The Office of the Planning Regulator has called on Kerry County Council to omit material alterations to the two sites – on Valentia Island and outside Cahersiveen – proposed by councillors against the advice of planning officials.
The regulator said what amounted to “significant rezonings” contained in the draft West Iveragh Local Area Plan 2019-2025 were not consistent with the core strategy of the Kerry County Development Plan 2015-2021 and would be in breach of the Planning and Development Act 2000.
The main objectives of the draft plan are aimed at preserving the landscape of West Iveragh and pursuing Unesco world heritage status for its transatlantic cable heritage on Valentia Island. In addition, it seeks to leverage the economic benefits through astrotourism of the gold tier status of the Kerry International Dark Sky Reserve which covers 700sq km, including most of the West Iveragh area.
The plan also seeks to place a clampdown on rural housing except within the boundaries of key towns and villages.
However, councillors voted in May in favour of amending the draft plan to rezone about nine hectares of land at Farranreagh, west of the village of Knightstown on Valentia Island, for housing.
The regulator said Knightstown had not been identified as a growth settlement under the Kerry County Development Plan.
The OPR also criticised a separate proposed amendment to extend the settlement boundary of Cahersiveen for housing to include two parcels of lands amounting to 6.6 hectares on the northern side of the town.
“Development of these spatially detached lands would represent piecemeal and unco-ordinated development of the town into the surrounding countryside and erode the established boundary of the town along the southern side of the inlet,” the OPR added.
Independent councillor Johnny Healy-Rae, who proposed the amendments, warned earlier this year the region risked being turned into “a national park” due to the ban on holiday home development between Cahersiveen and Waterville.
On Wednesday, he expressed disappointment at the view taken by the regulator “at a time when the market will dictate what will be built”.
Mr Healy-Rae said the lands outside Cahersiveen were suitable for small housing developments.
“They are not in the middle of nowhere.

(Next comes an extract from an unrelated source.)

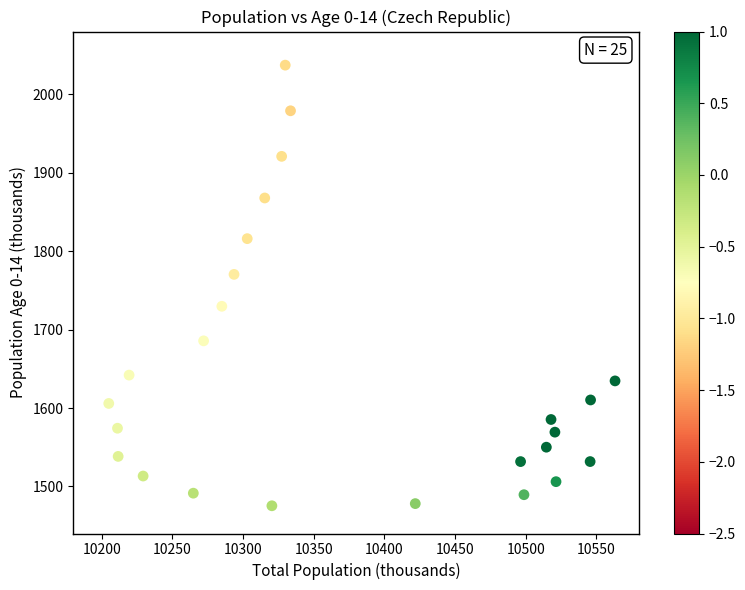

What is the range of X values (max minus min)?

358.3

It makes no sense to leave them undeveloped when there is a shortage of housing in the area,” he added.
Mr Healy-Rae pointed out that the lands on Valentia Island, which are owned by Mick O’Connell, the veteran Kerry footballer, and a neighbour had been zoned for housing under the two previous local area plans.
“I believe they are entitled to keep that zoning as it’s so hard to get it,” he said.

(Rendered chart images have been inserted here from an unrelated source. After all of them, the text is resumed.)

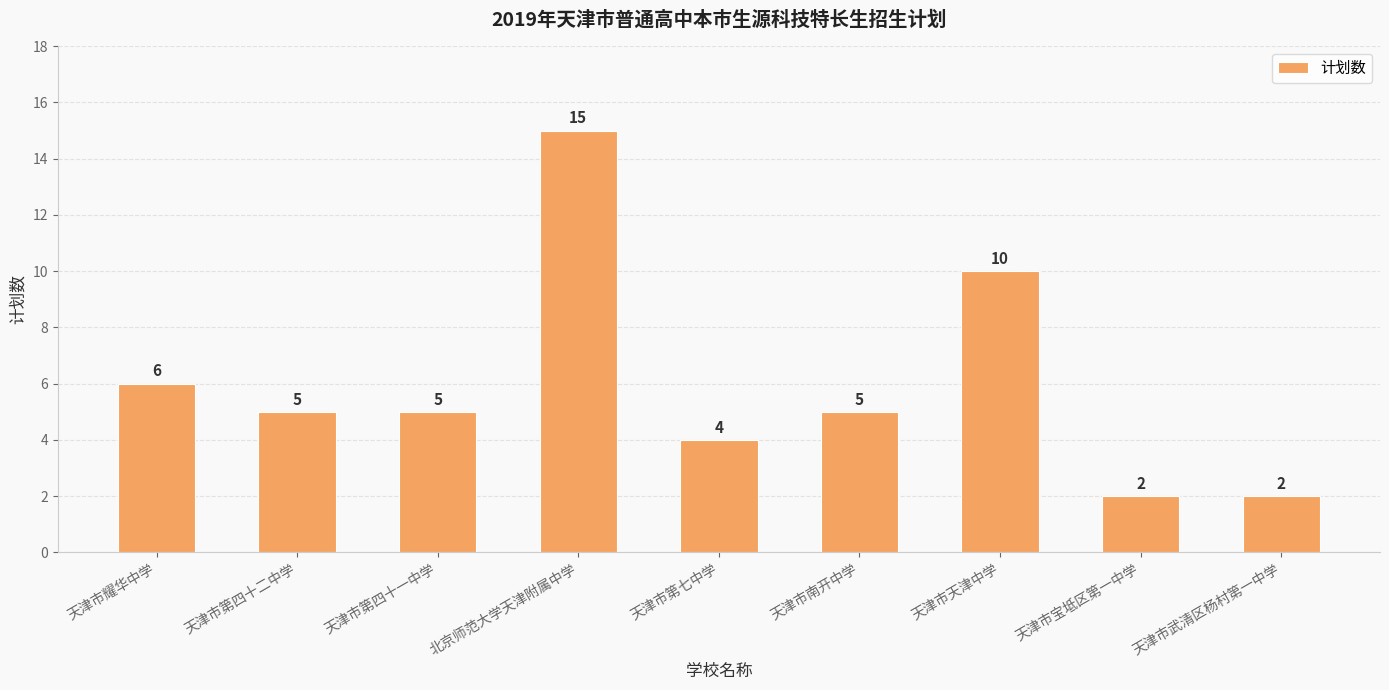

True or false: the data shows 27 at 北京师范大学天津附属中学.

False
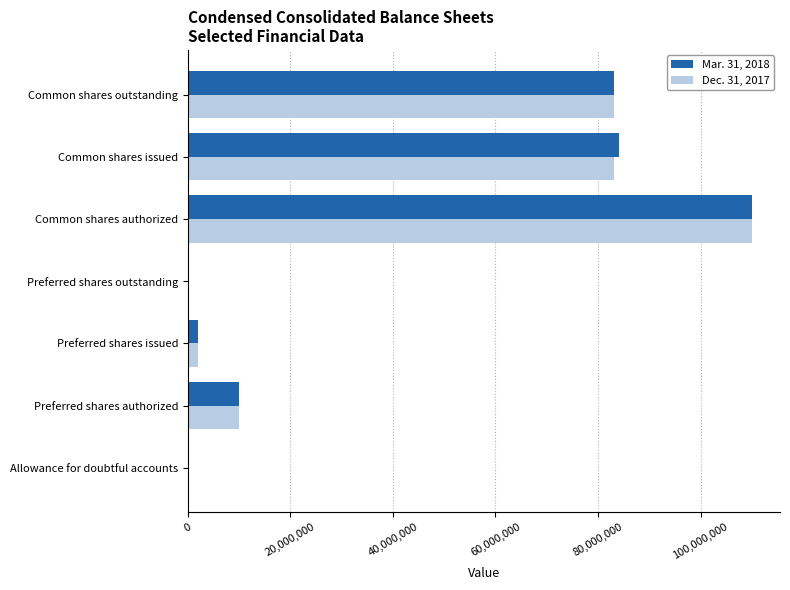

What is the total value across all series at Common shares authorized?

220000000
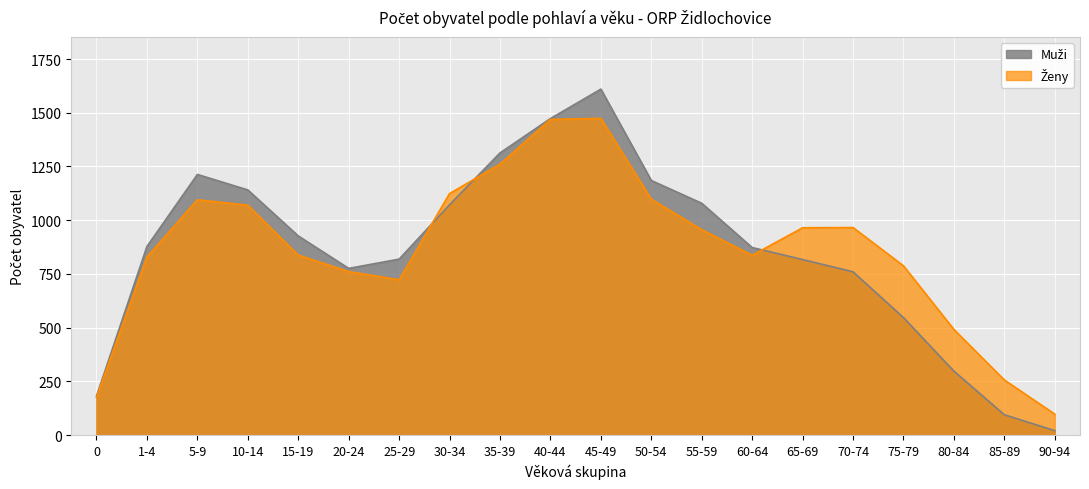

What is the difference between the maximum and minimum values in the Ženy series?

1376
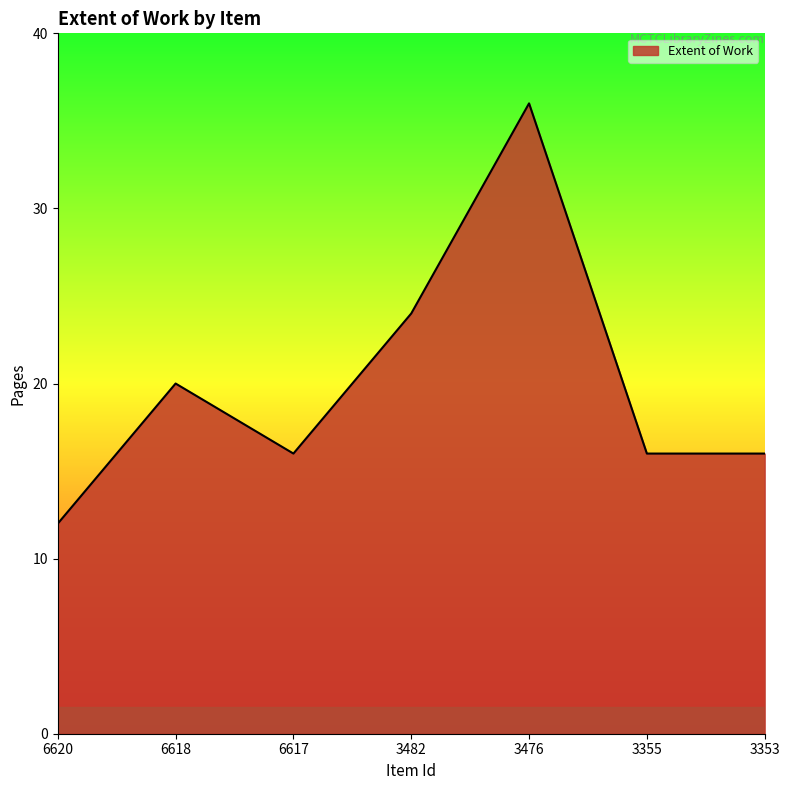

What is the average value?

20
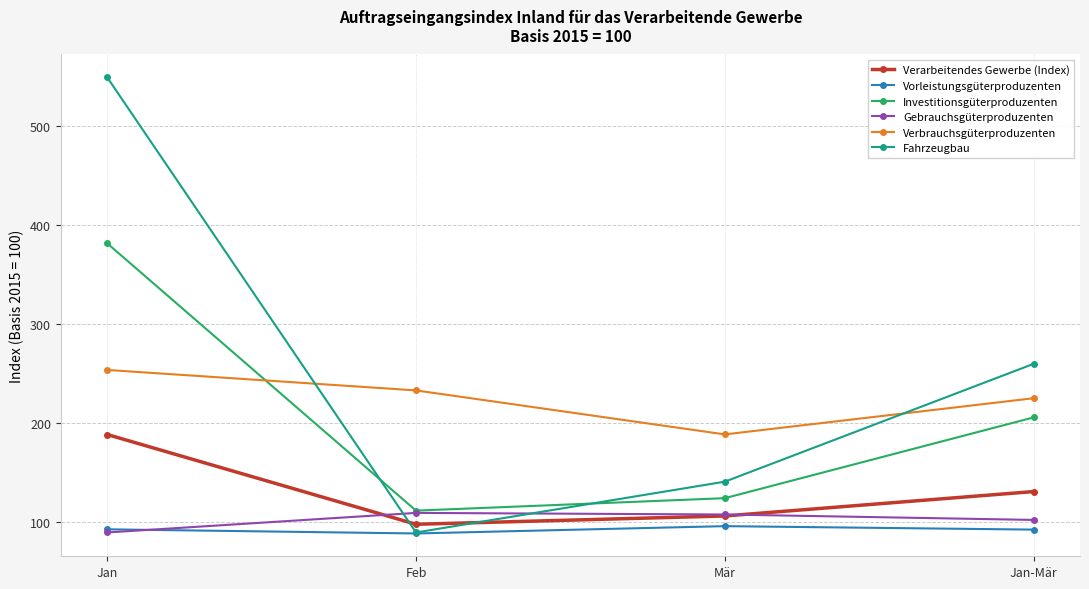

Which category has the lowest value in the Fahrzeugbau series?

Feb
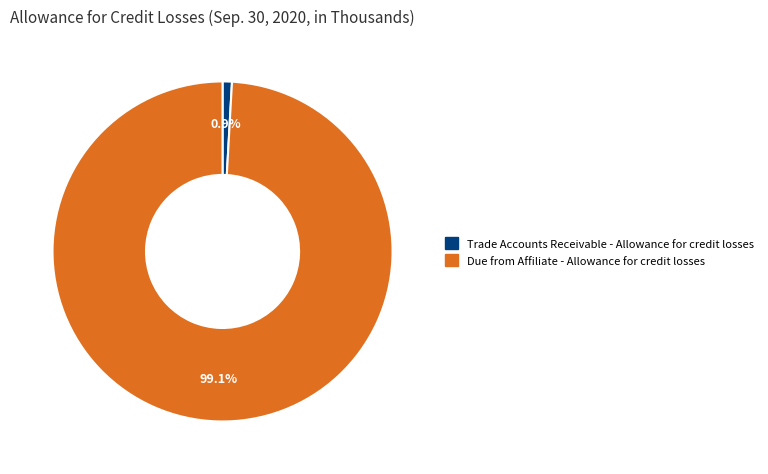

Between Due from Affiliate - Allowance for credit losses and Trade Accounts Receivable - Allowance for credit losses, which is larger?

Due from Affiliate - Allowance for credit losses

These lands were owned and worked by our families and used for generations
Mr O’Connell said he could find no evidence why planners had again suggested a change to zone their land for agricultural use.

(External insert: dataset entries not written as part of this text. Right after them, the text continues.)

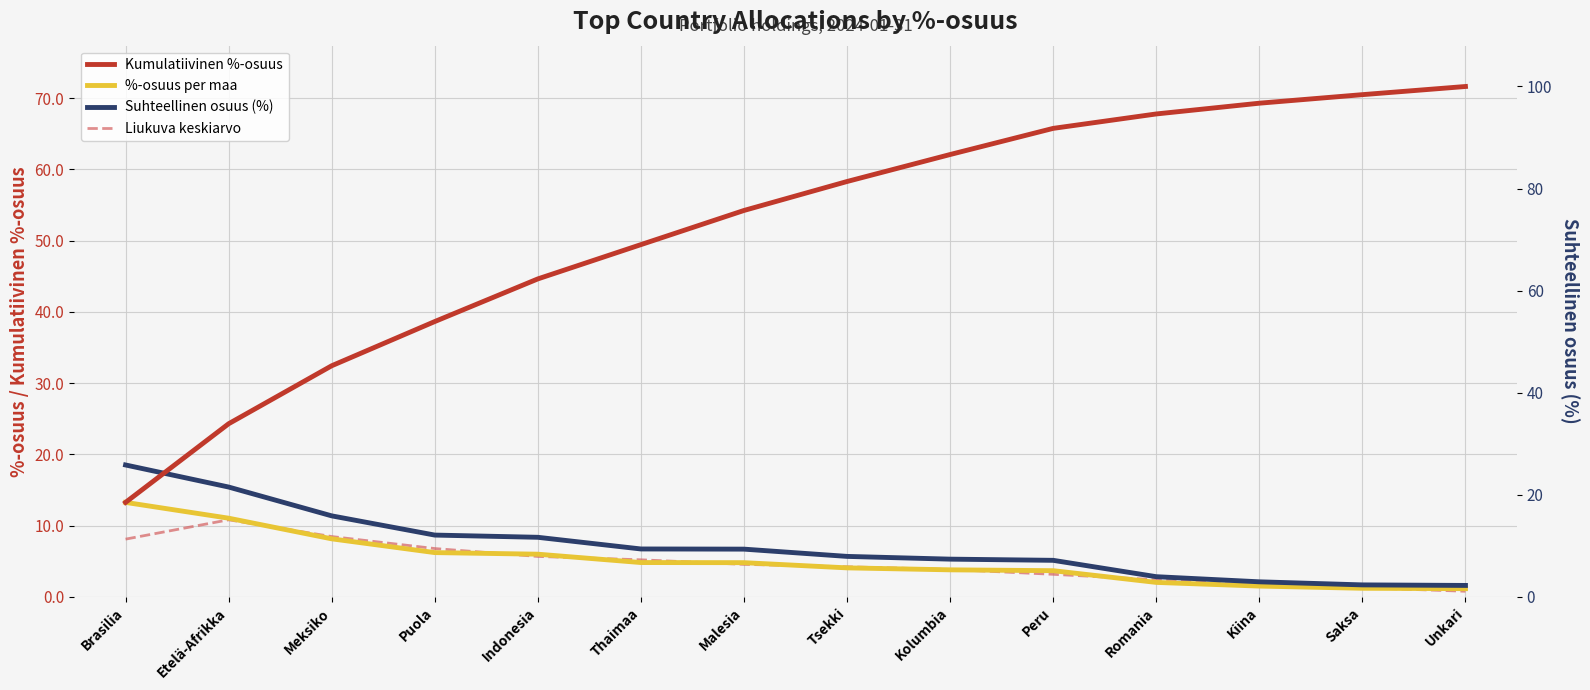

Is the value of Suhteellinen osuus (%) at Kiina greater than the value of %-osuus per maa at Peru?

No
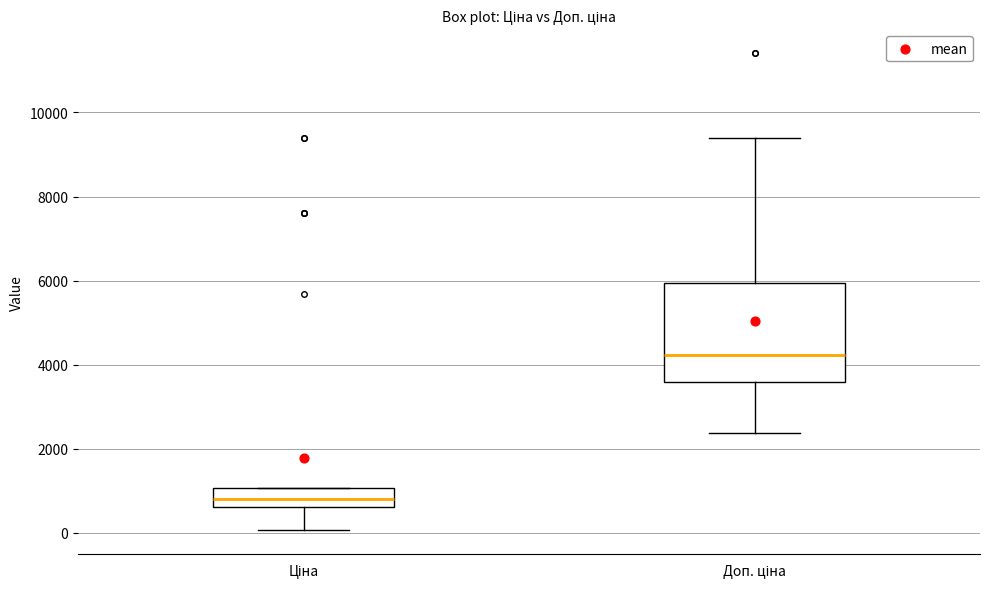

Reading left to right, transcribe this box plot: for each box, give where its median line is, the range the box spans, and where its two whiskers end, as read against the y-axis. The values are not printed on the chart, so give them approximately, as read against the axis.

Ціна: median 800, box 600 to 1000, whiskers 0 to 1000
Доп. ціна: median 4200, box 3600 to 6000, whiskers 2400 to 9400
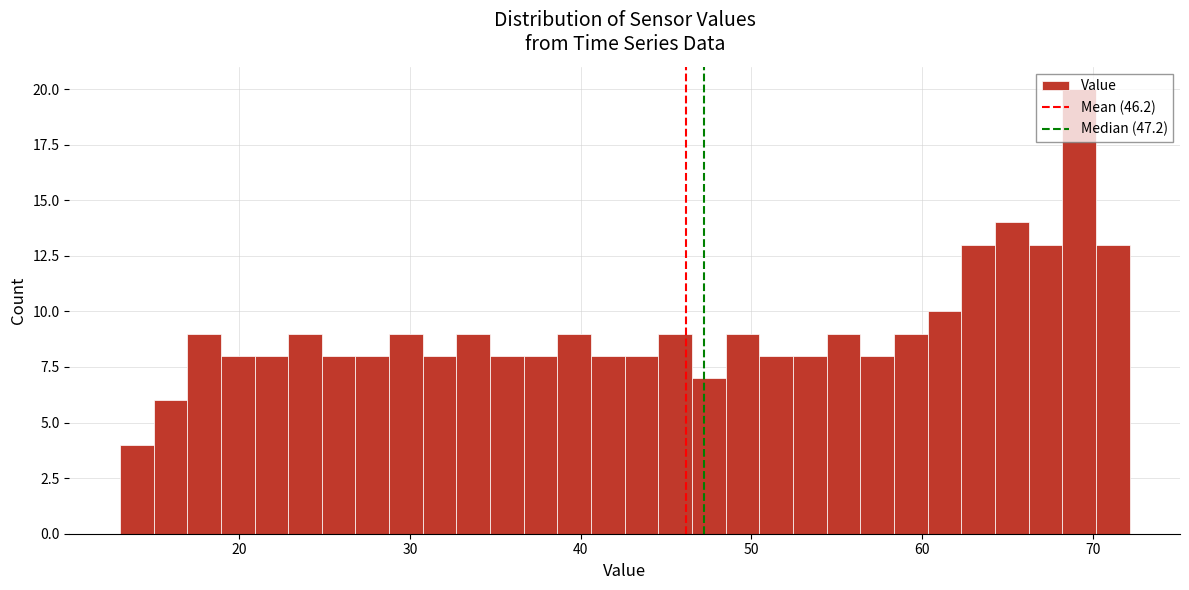

Around what value on the x-axis is the tallest bar? Give the approximate position of its centre, as read against the axis.

69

He claimed it would “leave an irregular and effectively inaccessible plot of ground that was no longer suitable for farming surrounded by residential houses.”
In a submission to the council Mr O’Connell said: “These lands were owned and worked by our families and used for generations. As islanders and seamen we are of the soil there and have a very special affinity with them.”
He claimed their motivation was “to safeguard a visually sensitive area” from inappropriate development.
Under legislation the council’s chief executive is obliged to provide an explanation to the OPR if it does not accept the regulator’s recommendations.
The OPR can make recommendations to the Minister for Housing, Planning and Local Government, Eoghan Murphy, to direct the local authority to make changes to its development plans.